Adolphus Busch IV, who is the uncle of August Busch IV, the current chief executive, has previously expressed a willingness to consider InBev's proposal but his decision to back InBev in such an overt way shows a clear split in the family over the issue.
Although his nephew effectively controls the board, the wider Busch family speaks for less than 4 per cent of the shares.
The AB board formally rejected the bid almost two weeks ago and unveiled a plan to cut $1 billion in costs to fend off the predator. It has so far shown reluctance to engage with InBev directly.
Carlos Brito, chief executive at InBev, said this morning that the defence plan "entails significant execution risks and does little to address the fundamental competitive challenges the company faces in an increasingly global industry".
He added: "Our strong preference remains to enter a constructive dialogue to achieve a friendly combination that comprehensively addresses the interests of all constituents."
He said that today's move was an attempt by InBev to give AB shareholders "the opportunity to have a direct voice in the process and a say in the future direction of the company."
The alternative slate of directors put forward by Mr Brito includes Marjorie Bowen, a former managing director of Houlihan Lokey Howard & Zukin, the investment bank; James Healey, former chief financial officer of Nabisco, the food group; Allan Loren, former chairman and chief executive of Dun & Bradstreet; Henry McKinnell, former chairman and chief executive of Pfizer, the drugs maker; and Ernest Mario, the former chief executive of Glaxo Holdings.

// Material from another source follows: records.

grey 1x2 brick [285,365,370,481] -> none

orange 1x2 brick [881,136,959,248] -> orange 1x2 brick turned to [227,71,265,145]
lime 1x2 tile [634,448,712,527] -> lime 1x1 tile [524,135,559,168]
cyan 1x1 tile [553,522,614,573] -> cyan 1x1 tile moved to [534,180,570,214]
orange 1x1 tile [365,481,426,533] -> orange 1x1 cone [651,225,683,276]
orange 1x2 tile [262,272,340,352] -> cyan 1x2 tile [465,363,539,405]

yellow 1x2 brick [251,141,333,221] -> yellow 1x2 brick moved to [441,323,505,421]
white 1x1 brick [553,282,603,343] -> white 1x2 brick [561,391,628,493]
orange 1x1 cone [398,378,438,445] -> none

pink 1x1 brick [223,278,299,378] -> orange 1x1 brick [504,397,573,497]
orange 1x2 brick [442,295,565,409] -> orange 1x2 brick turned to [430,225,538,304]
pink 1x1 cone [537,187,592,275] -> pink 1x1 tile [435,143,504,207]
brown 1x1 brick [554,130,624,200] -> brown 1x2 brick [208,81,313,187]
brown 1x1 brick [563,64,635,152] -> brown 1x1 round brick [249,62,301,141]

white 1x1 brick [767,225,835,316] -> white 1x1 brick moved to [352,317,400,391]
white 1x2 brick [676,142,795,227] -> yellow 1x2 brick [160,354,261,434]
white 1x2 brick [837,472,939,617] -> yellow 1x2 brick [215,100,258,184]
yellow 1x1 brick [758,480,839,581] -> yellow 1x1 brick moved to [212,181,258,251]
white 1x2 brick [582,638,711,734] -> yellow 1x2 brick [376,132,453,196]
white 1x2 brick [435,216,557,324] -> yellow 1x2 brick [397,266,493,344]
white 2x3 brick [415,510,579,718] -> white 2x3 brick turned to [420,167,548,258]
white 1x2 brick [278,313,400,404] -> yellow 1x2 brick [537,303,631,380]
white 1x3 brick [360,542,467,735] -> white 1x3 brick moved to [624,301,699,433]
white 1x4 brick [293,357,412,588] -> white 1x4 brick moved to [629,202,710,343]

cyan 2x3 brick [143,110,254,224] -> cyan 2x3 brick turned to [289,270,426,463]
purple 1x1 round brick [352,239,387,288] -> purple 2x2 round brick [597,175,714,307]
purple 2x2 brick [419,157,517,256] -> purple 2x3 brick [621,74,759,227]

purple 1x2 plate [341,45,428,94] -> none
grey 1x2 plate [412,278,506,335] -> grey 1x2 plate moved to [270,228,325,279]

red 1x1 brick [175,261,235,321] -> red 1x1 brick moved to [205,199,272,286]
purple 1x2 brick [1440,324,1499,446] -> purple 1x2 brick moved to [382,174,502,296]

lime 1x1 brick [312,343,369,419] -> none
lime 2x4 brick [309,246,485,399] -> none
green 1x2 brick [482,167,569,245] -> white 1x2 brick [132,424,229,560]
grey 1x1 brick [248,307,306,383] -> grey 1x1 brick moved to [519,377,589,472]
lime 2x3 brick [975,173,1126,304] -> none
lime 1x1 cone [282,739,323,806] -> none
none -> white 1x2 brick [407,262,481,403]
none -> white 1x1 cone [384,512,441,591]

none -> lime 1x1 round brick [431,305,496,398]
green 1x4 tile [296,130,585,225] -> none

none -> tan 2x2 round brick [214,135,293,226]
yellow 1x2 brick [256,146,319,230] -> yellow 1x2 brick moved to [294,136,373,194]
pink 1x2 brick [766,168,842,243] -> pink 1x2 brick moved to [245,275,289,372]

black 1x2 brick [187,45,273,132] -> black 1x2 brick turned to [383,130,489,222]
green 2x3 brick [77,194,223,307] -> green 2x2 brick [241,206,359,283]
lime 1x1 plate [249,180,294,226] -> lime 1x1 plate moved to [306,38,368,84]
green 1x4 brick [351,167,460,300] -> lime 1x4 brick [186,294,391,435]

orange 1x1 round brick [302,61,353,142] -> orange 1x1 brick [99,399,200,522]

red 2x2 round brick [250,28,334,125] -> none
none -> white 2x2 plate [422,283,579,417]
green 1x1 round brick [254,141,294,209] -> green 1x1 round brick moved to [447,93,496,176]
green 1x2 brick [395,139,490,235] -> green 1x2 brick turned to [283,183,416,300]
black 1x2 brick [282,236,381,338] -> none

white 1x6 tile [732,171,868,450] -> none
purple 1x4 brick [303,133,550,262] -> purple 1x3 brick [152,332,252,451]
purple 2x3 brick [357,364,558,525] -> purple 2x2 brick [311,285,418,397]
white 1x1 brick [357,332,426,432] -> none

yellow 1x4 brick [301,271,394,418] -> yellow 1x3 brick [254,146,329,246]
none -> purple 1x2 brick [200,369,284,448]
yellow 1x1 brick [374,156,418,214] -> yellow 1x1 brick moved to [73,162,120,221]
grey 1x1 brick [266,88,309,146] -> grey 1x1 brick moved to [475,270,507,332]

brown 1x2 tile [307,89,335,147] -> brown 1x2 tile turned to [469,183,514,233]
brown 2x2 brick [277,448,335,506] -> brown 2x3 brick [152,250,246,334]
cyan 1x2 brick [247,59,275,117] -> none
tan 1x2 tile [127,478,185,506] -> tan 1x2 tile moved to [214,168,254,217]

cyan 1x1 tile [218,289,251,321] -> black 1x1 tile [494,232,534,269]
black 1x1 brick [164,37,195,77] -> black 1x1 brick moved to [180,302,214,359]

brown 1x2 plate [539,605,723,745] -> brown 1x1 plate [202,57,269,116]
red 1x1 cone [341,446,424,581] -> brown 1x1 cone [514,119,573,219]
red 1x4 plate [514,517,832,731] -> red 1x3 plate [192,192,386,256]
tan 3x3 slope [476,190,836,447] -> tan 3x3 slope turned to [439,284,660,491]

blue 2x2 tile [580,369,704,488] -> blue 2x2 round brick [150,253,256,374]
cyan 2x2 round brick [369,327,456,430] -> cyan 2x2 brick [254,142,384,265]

InBev claims that any of its nominees elected to the AB board would be independent, although in its filing it admitted that each would receive $50,000 and 10 shares for agreeing to put their names forward.
InBev, which is advised by Lazard and JP Morgan, says it has lined up $40 billion of debt funding from Banco Santander, BNP Paribas, Deutsche Bank, Fortis, ING, JP Morgan, Barclays Capital, Royal Bank of Scotland, Bank of Tokyo-Mitsubishi and Mizuho Corporate Bank.
The balance would come from asset disposals and equity financing.
In an attempt to win over the Busch family, InBev has said it would turn Budweiser into its flagship beer and that the name of the combined company would "evoke the Anheuser-Busch heritage".
Its headquarters in St Louis, Missouri, would become the home of the enlarged group's North American division.
InBev wants top acquire AB for its 48.5 per cent share of the American beer market, the world's largest in terms of profits. It would also help it to boost its presence in China, the largest beer market by volume.
InBev said the combined company would be one of the top five consumer products companies in the world, with global beer volumes of 460 million hectolitres, net sales of $36.4 billion and underlying earnings of $10.7 billion. Analysts estimate the synergies at between $900million and $1.3 billion.